According to The New York Times and NPR, everyone is confused and upset. The editor-in-chief of Gourmet, Ruth Reichl, tweeted, “We’re all stunned, sad.” No one expected this to happen, especially to Gourmet.

This whole ordeal for some reason is the first thing to really make me afraid that print may one day die. Before I was always considering readership, but readership isn’t the issue. Of course people will always want to physically flip the pages, but that doesn’t mean they’ll always be profitable for the companies. I knew that ad sales were important, but I never thought huge magazines like Gourmet would suffer for it. What if one day top-notch fashion designers don’t consider Vogue to be the most important place to advertise their collections? Anna Wintour won’t be editor-in-chief forever and what if when she leaves, so do the people (advertisers/designers) who trust her and follow her judgment? A 60 Minutes interview with her even showed designers saying they often create their collections with her in mind.

Vogue is to fashion what Gourmet was to food. Will Vogue’s day come sooner than we think?

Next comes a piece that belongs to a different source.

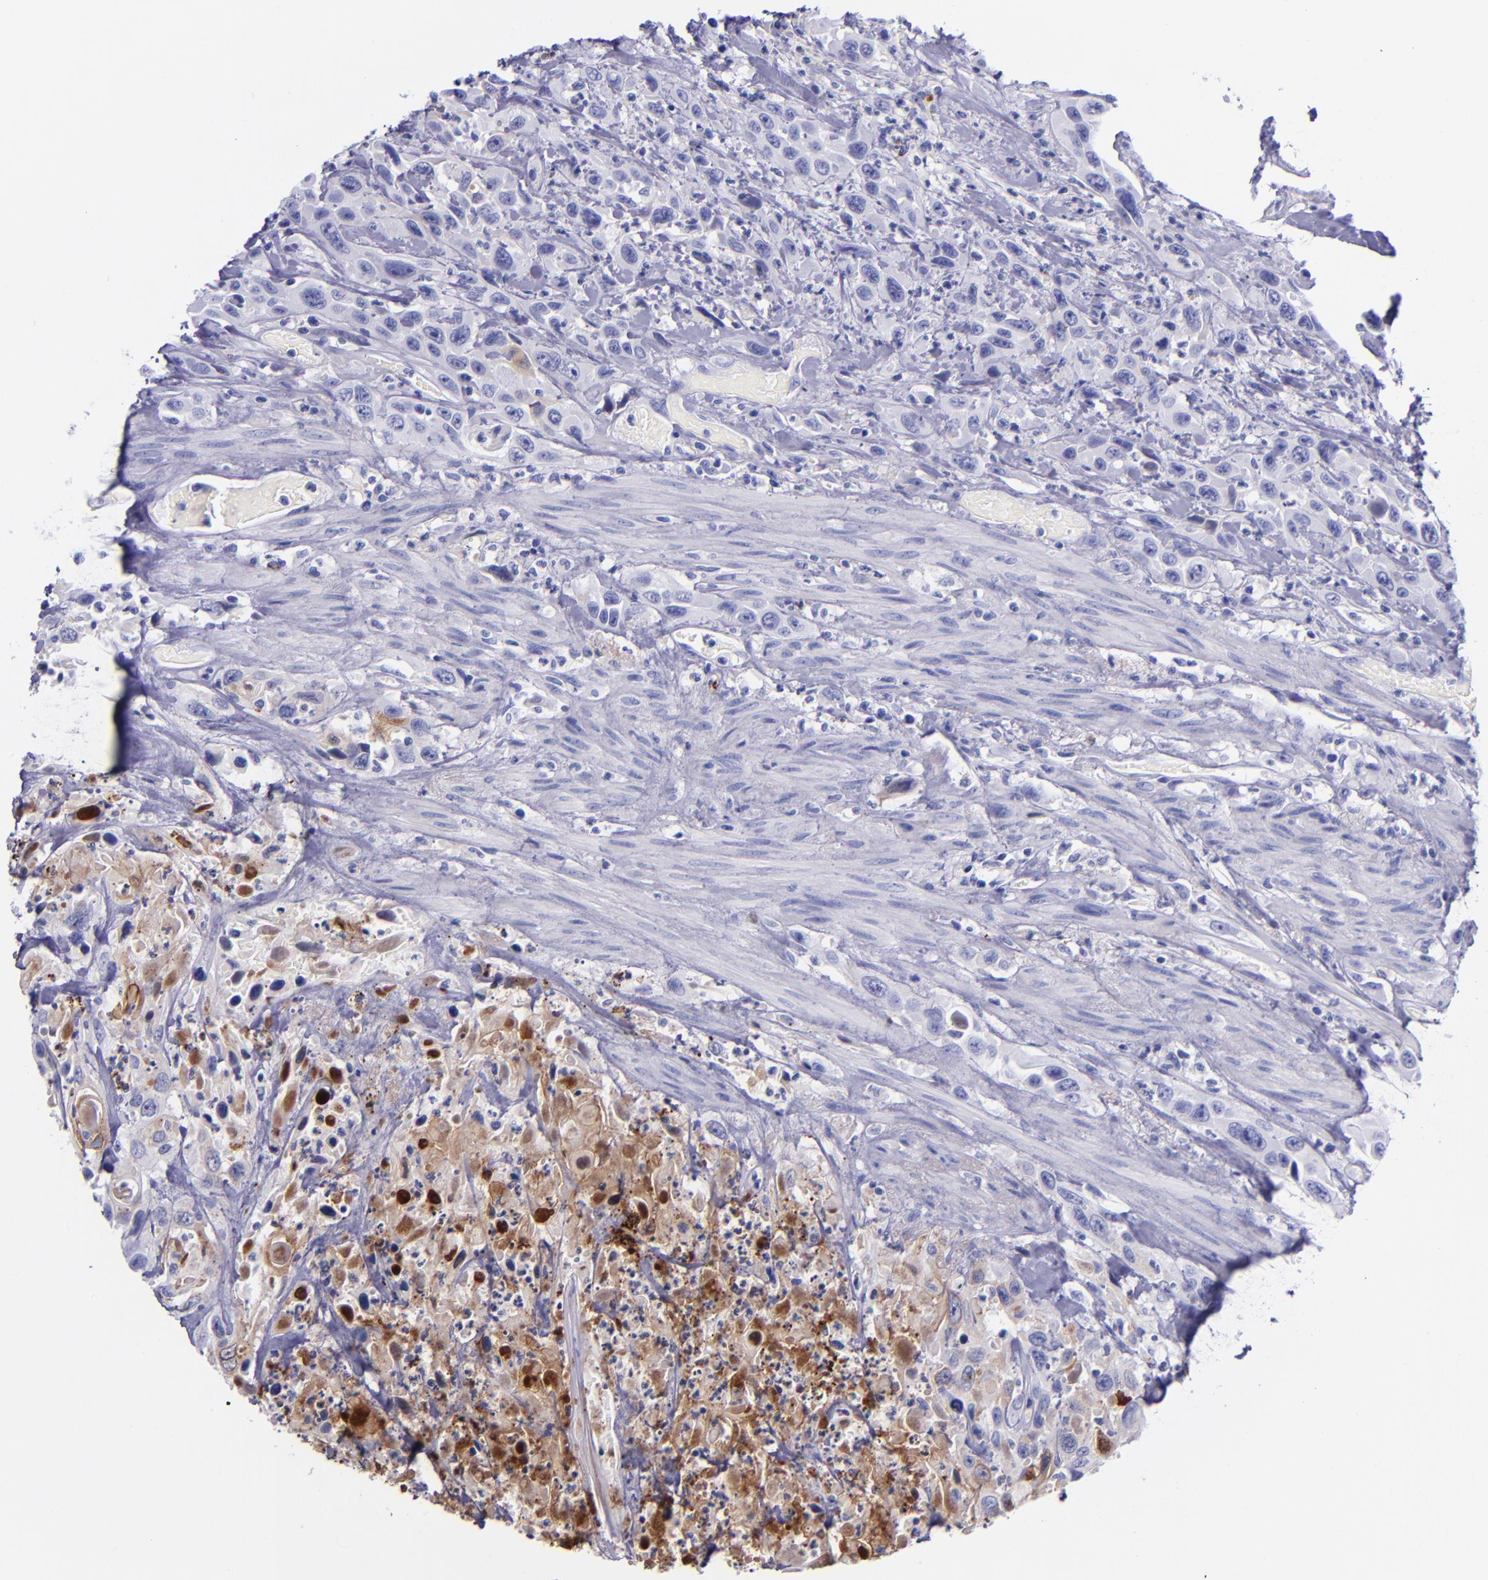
{"staining": {"intensity": "weak", "quantity": "<25%", "location": "cytoplasmic/membranous"}, "tissue": "urothelial cancer", "cell_type": "Tumor cells", "image_type": "cancer", "snomed": [{"axis": "morphology", "description": "Urothelial carcinoma, High grade"}, {"axis": "topography", "description": "Urinary bladder"}], "caption": "The micrograph shows no significant positivity in tumor cells of urothelial cancer.", "gene": "SLPI", "patient": {"sex": "female", "age": 84}}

9 responses to “Conde Nast Closes Gourmet

  1. Trust me, I was as shocked as you were to hear of this catastrophe. And, I couldn’t have said it better, Vogue is the Gourmet of fashion print media. It just goes to show how these occurrences sometimes can’t be predicted–yes, Cookie and the bridal magazines are understandable–but Gourmet, I honestly didn’t even see it coming. Now more than ever do advertisers play an incremental role in the lifespan and survival of our beloved print media.

  2. Seems like they could have explored selling Gourmet to another publisher, rather than closing it down. I wonder why they didn’t?

  3. Maybe they did try to to sell it. If so, that’s even more scary.

    I still dream of a job in a print version of a magazine (silly, I know), but if this is already happening to big, long-lasting names and the ever-popular family of bridal mags, what will be left when we graduate?

    Realistically, I know online is the new frontier of magazines, but we need to figure out a solution to keep magazines alive more quickly to save the titles we love.

    • The comments on Kate’s post remind me of my brother, who continues to buy CDs rather than songs off iTunes. I conformed to the individualized online purchasing a few years ago, but he continues to purchase physical CDs. He once told me he liked having the CD and the album booklet and being able to organize them all.

      I think magazine readers are the same. The music industry is able to continue producing CDs for people like my brother partially because they are making so much money off iTunes and other online music venues. So, it does seem logical that magazines will have to devise some type of online alternative to continue to compete. (Not to mention the ever-growing green movement is probably on the Internet’s side when it comes to paper usage.)

      I think there will always be a market for print magazines for people like my brother. But, I think magazines need to keep exploring and trying to find ways to hybridize the print and online industries.

  4. Somehow I really doubt that Vogue will get shut down. I’m not super familiar with Gourmet, but I know that Vogue has plenty of ad dollars rolling in. About half of Vogue’s content is advertising, and fashion/merchandise is biiiiiig money for magazines. Unless a lot of the major labels go under and pull their marketing needs down with them, Vogue will survive.

  5. I think Vogue will stay. It’s Vogue, after all. While I think it’s scary that even Conde Nast is struggling, I have my doubts that Vogue will meet its demise anytime soon. But then again… it really kind of makes you think, does it?

    I have goosebumps…

  6. Oh Matt, I’ve got the exact same reaction reading this entry – goosebumps.

    I cannot believe Gourmet collapsed so easily like that. Where has the ads revenue gone to? How come the big star like Gourmet suffers and, well, let’s say, BHG still stays? I know they are different, but does that matter?

    I wouldn’t bet that Vogue will stay. No way would I predict something like that. I mean, how many people thought Gourmet would say goodbye? That’s right. Vogue could do the same thing.

  7. Well the difference between Gourmet and BHG is the company. Meredith was more prepared for the downturn than Conde Nast, so it hasn’t affected them as much. I totally agree that Vogue is Vogue so it’ll stick around, but then again, Gourmet was Gourmet… For the food industry, Gourmet was Vogue. And the food industry is just as big as fashion. I’m just afraid that whatever Gourmet’s advertisers freaked out about, so will Vogue’s. You never know.

  8. I like to think that Vogue is safe, and for the most part, I believe it. But I also think that when Gourmet shut down, it was a reality check for a lot of people. Right now, I don’t think any magazine is completely safe.